The panel discussion that followed Irani’s address was met was much enthusiasm. Moderated by Dr Prem C Jain, chairman of Indian Green Building Council (IGBC), the panellists comprised Sunil Mantri, chairman of Mantri Realty; Gulam Zia, executive director (advisory, retail and hospitality), Knight Frank India; Zubin Irani of UTC; Abhay Mishra, CEO, Mumbai Metro One Pvt Ltd; Jagmohan Lal Arora, GM – rolling stock & depot, L&T Metro (Hyderabad); Sanjay Aggarwal, vice-president (long products), JSW Steel; and Architect Prem Nath, founder of Prem Nath & Associates. The topics chosen for the evening were Sustainable buildings and construction in India; and Changing regulatory and policy frameworks for the construction and infrastructure industry.

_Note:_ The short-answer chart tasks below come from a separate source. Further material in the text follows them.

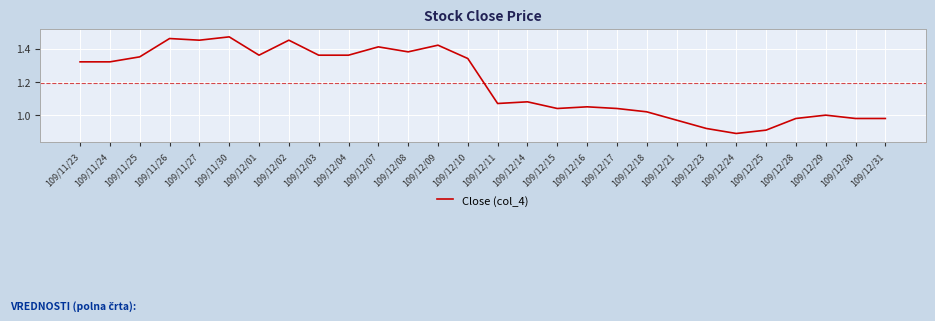

The chart shows a value of 0.3 at 109/12/24. True or false?

False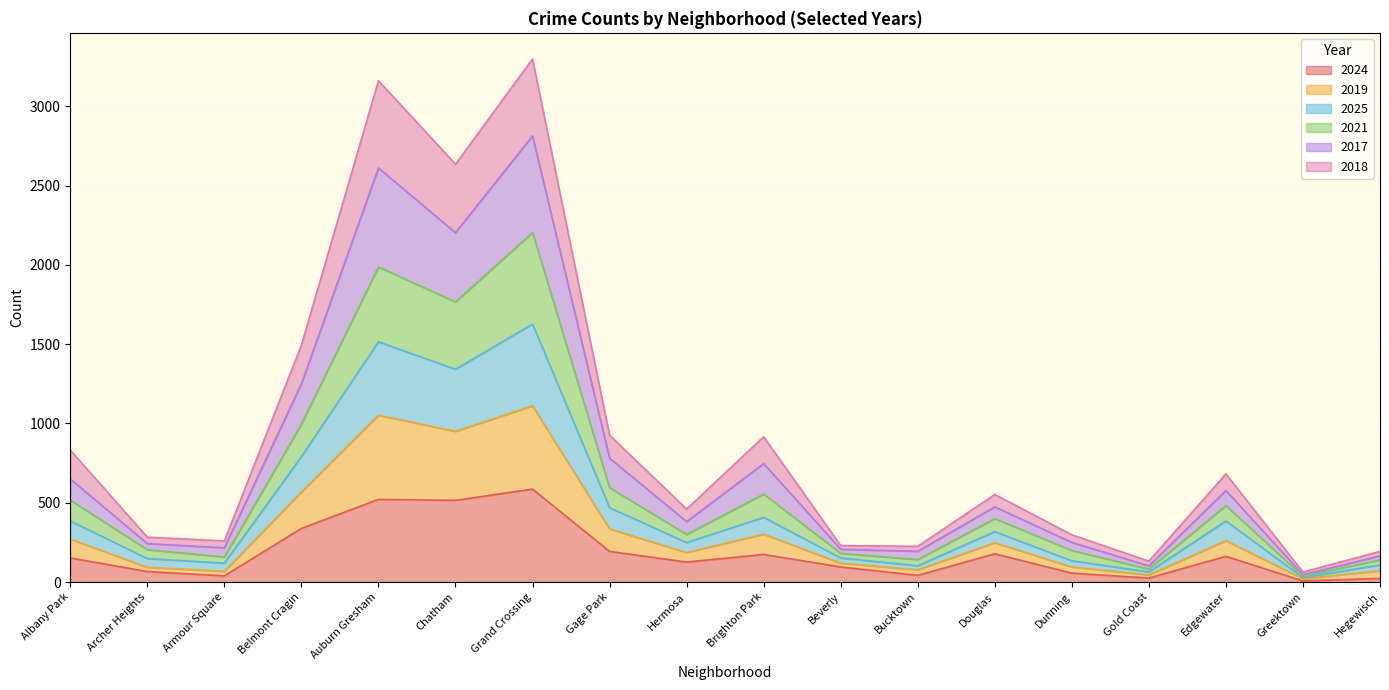

What position from the left is Armour Square?

3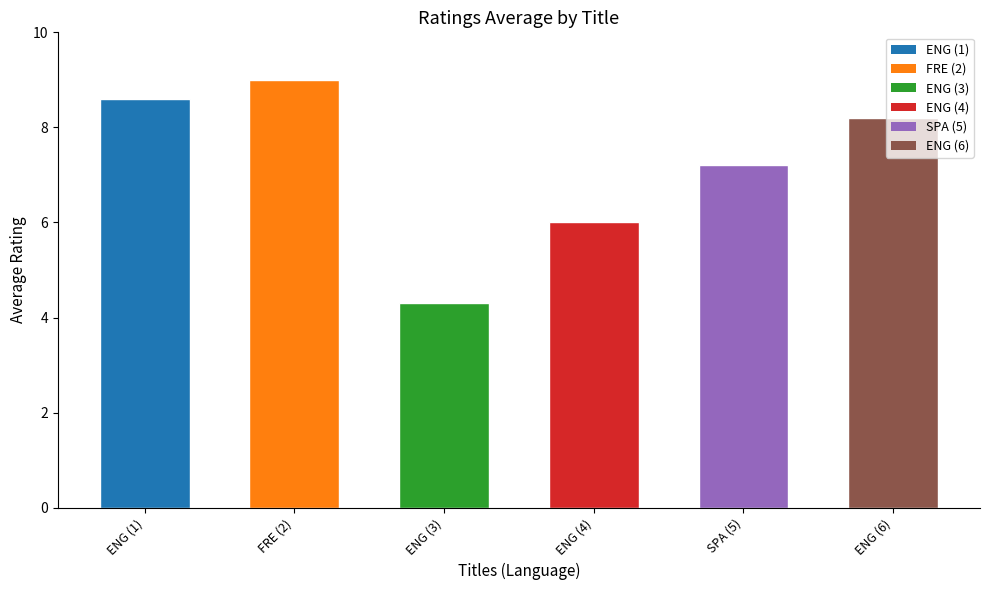

Rank the categories by value from lowest to highest.

ENG (3), ENG (4), SPA (5), ENG (6), ENG (1), FRE (2)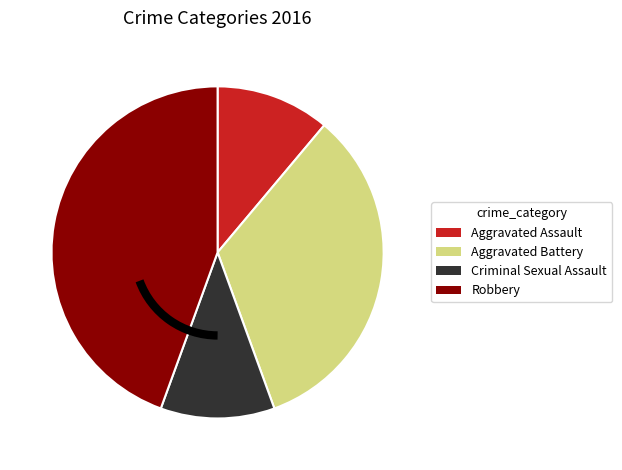

Does Robbery account for over 50% of the chart?

No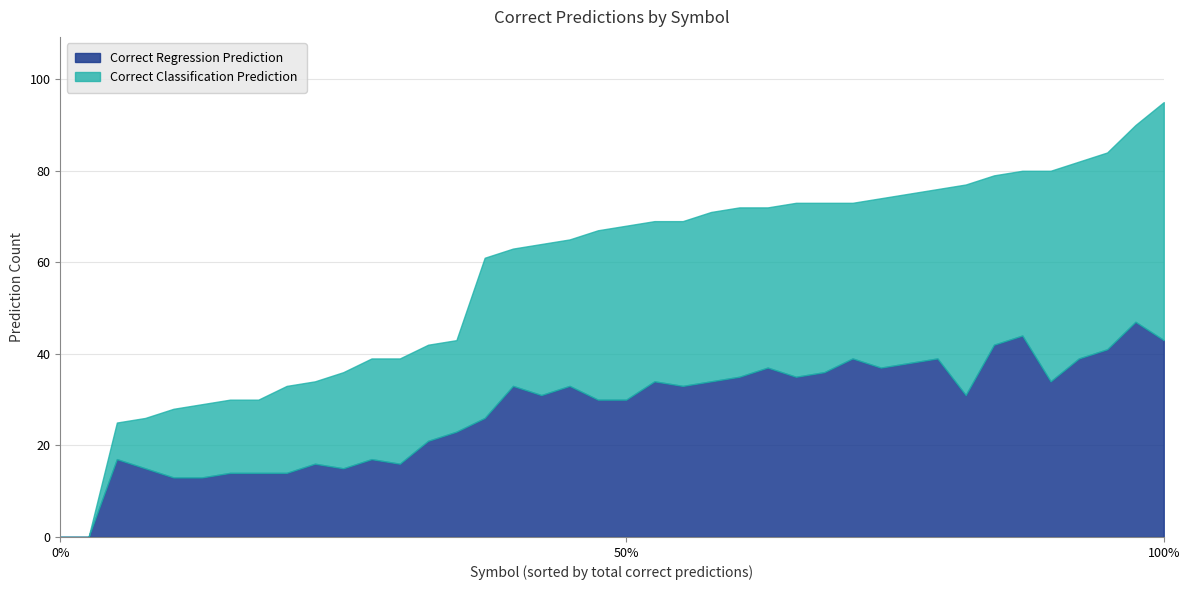

List the series in order of their peak value, lowest first.

Correct Regression Prediction, Correct Classification Prediction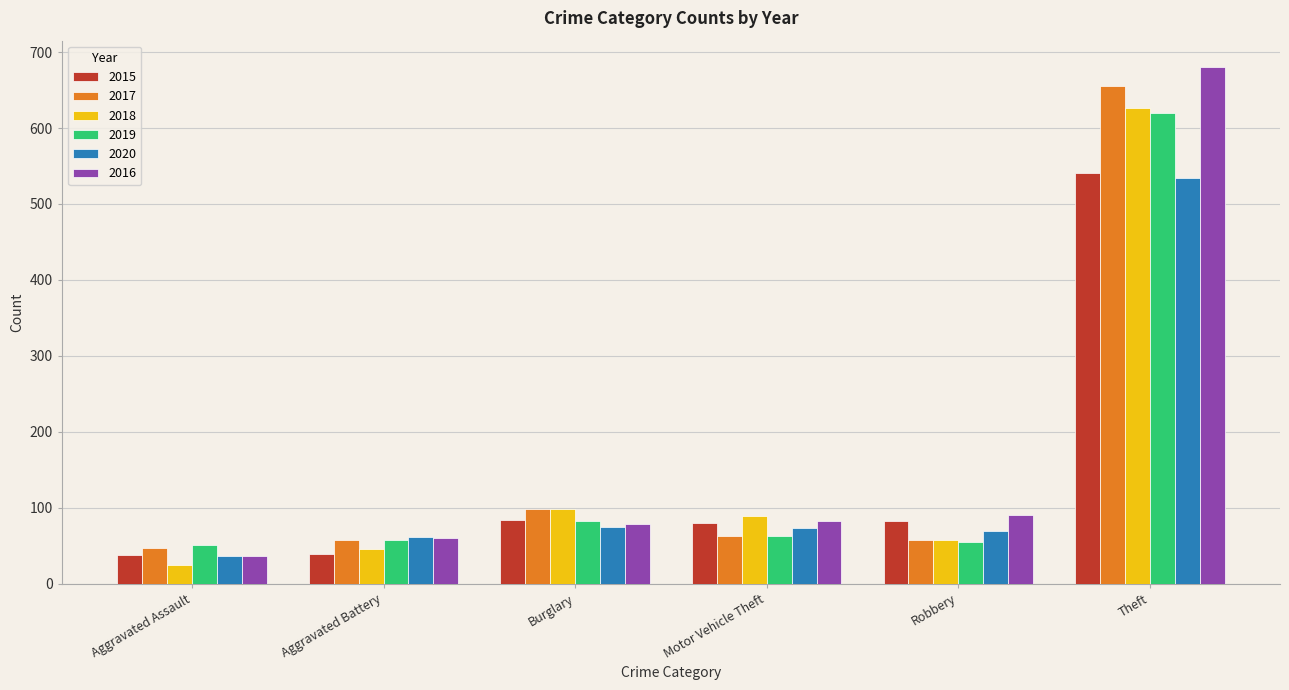

What is the difference between the 2020 values at Theft and Motor Vehicle Theft?

461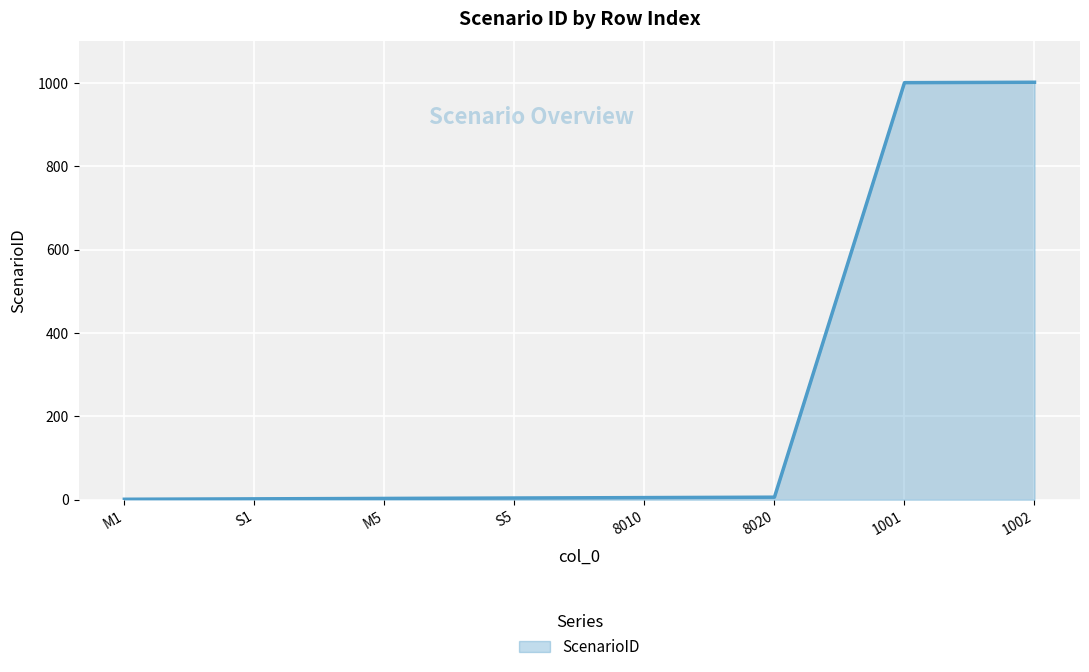

What is the sum of all values?

2024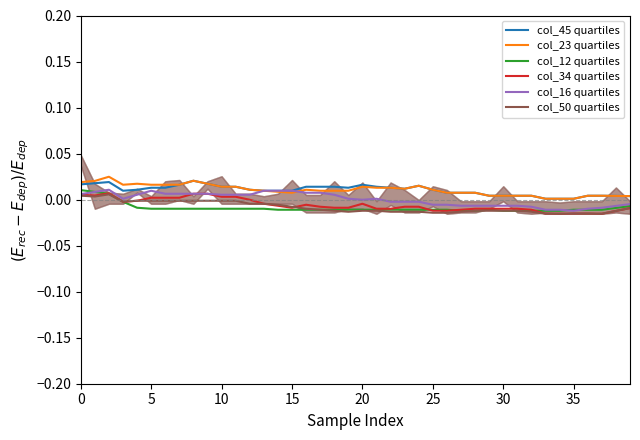

True or false: col_50 quartiles and col_23 quartiles cross at least once.

False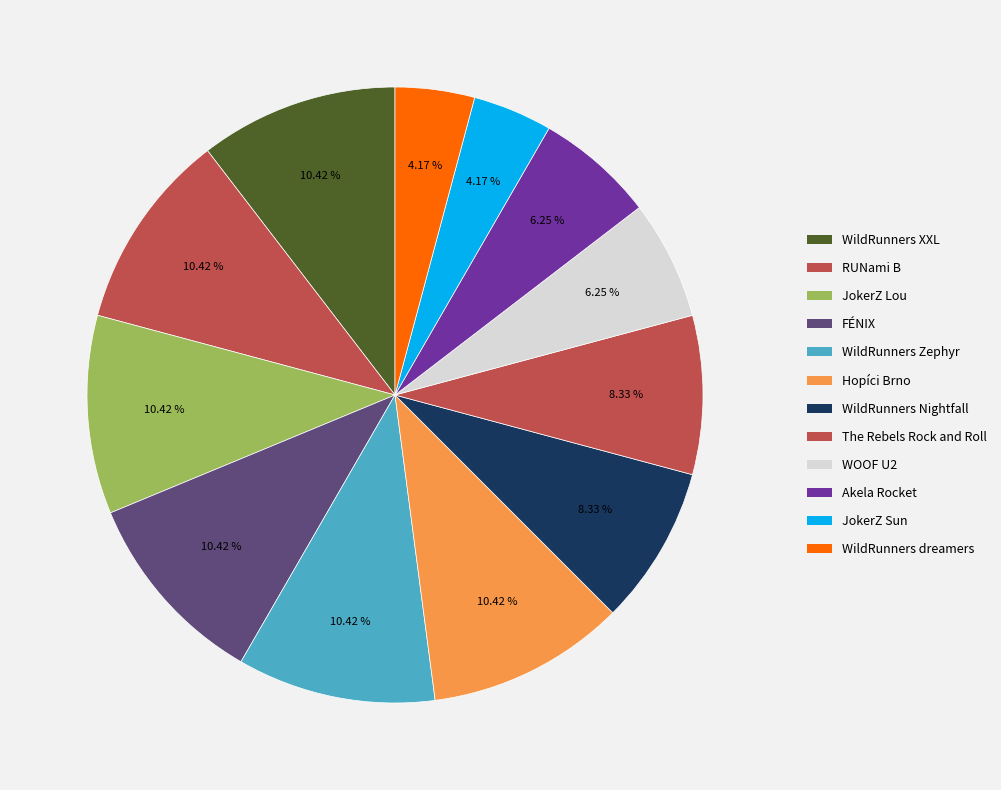

The WildRunners XXL slice represents 1% of the pie. True or false?

False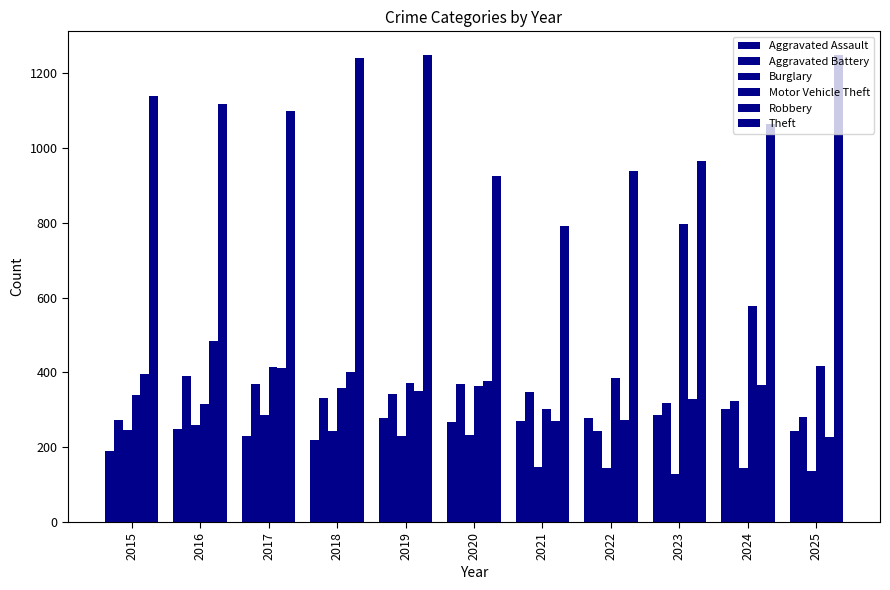

What is the total value across all series at 2016?

2819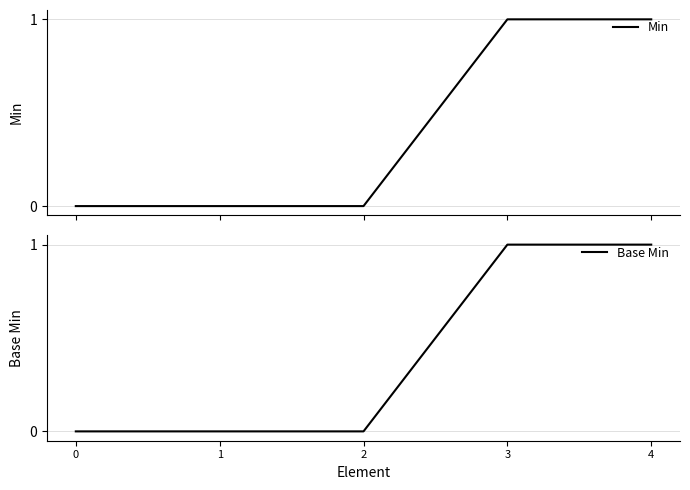

At which category is the sum across all series the highest?

3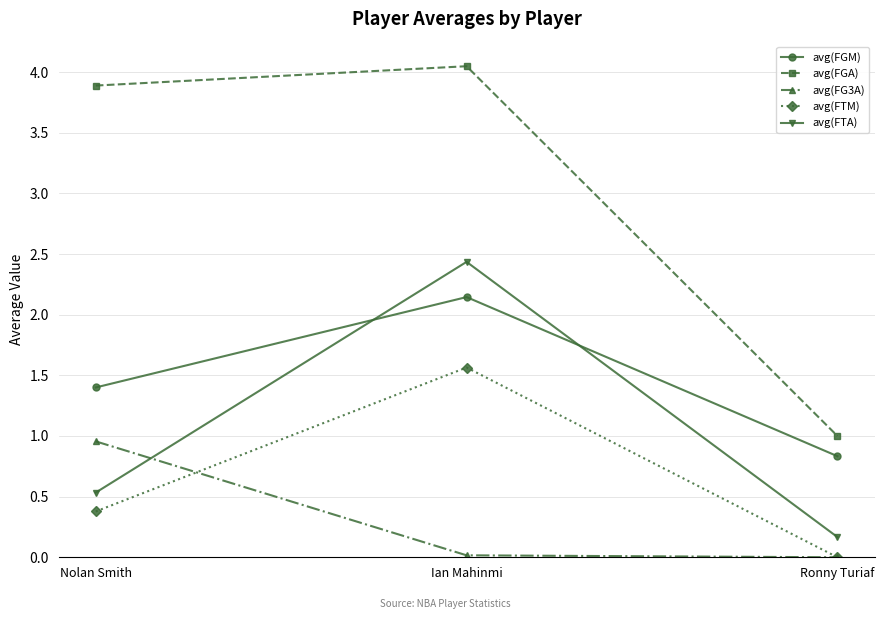

What is the label of the 2nd point from the right?

Ian Mahinmi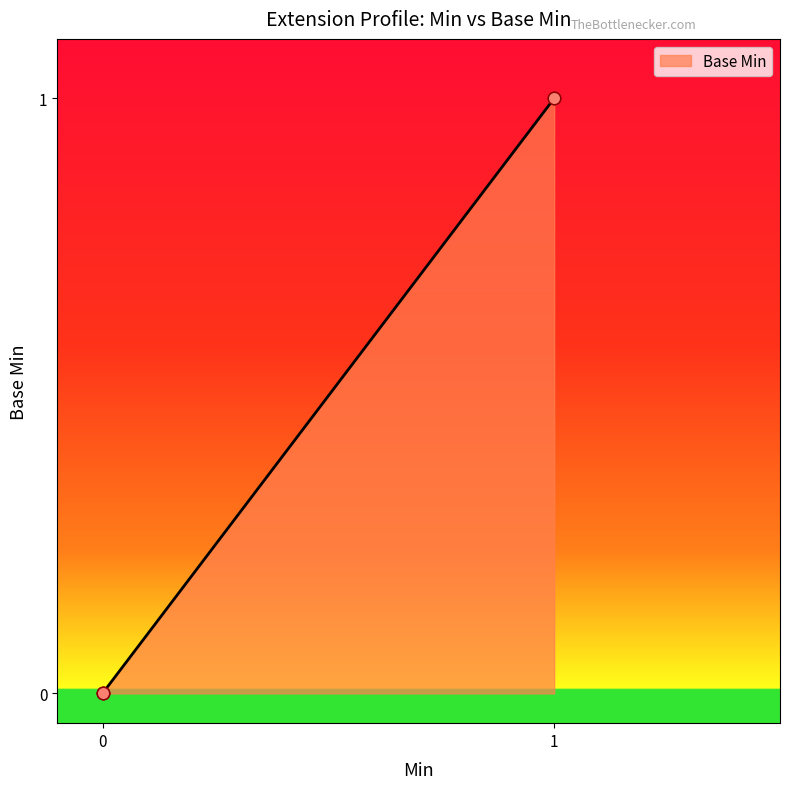

What is the change in value from 0 to 1?

+1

Dr Jain opened the subject speaking about what India needs to do in future to make more buildings green. While the total build footprint of green has touched 25 billion sq. ft. it’s still small compared to developed countries. He threw his first question to the panellists asking their views on how India can go to 100 billion sq. ft. in the next 30 years in terms of green? Replying to that Arora said considering that India’s per capita consumption of steel is low and to build more buildings the consumption would have to increase. Prem Nath confirmed that architects have been doing green designs for several years now. One can save power and water and create alternate sources of energy during construction.
Mantri averred that all his construction projects are either green or LEED rated. He pointed out some of the issues where the government has failed to step up. One is that environmental clearances are not given quickly even if the building is green, which is a sharp contrast from what was promised. Moreover, the FSI promised to makers of green buildings has also not come through.
Zia spoke on how maintenance of buildings entrusted to its inhabitants is not taken care of, while Irani explained how making new buildings green and sustainable makes sound business sense. “Considering that all data would be accessible through various interface in the buildings be it security, lighting, chiller plants, fire detection, etc and later analysing them will help improve operations. In terms of existing buildings, there are proposals on offer to bring down energy costs by 30%”, he added.
Mishra of Reliance Metro said that development happens after the city has been built. Public transportation must be in working order before people inhabit a new town. Mantri stressed the need for pre-fabricated buildings and instead eliminate the use of sand and bricks. “One could take recourse to solar heaters and panels, employing local materials for constructing instead of getting carried away with glass.
Developers need to employ Indian architects instead of foreign ones who are fascinated with glass. Constructing a green building means paying a small price for the logo, and building a platinum building saved me Rs 2.5 crore in municipal approval fees, which normally costs Rs 8 crore,” he added.
The panel discussion was followed by the awards. After the awards, the mix of crowd saw everyone catching up with peers and having a good time. You could tell that they were glad they came.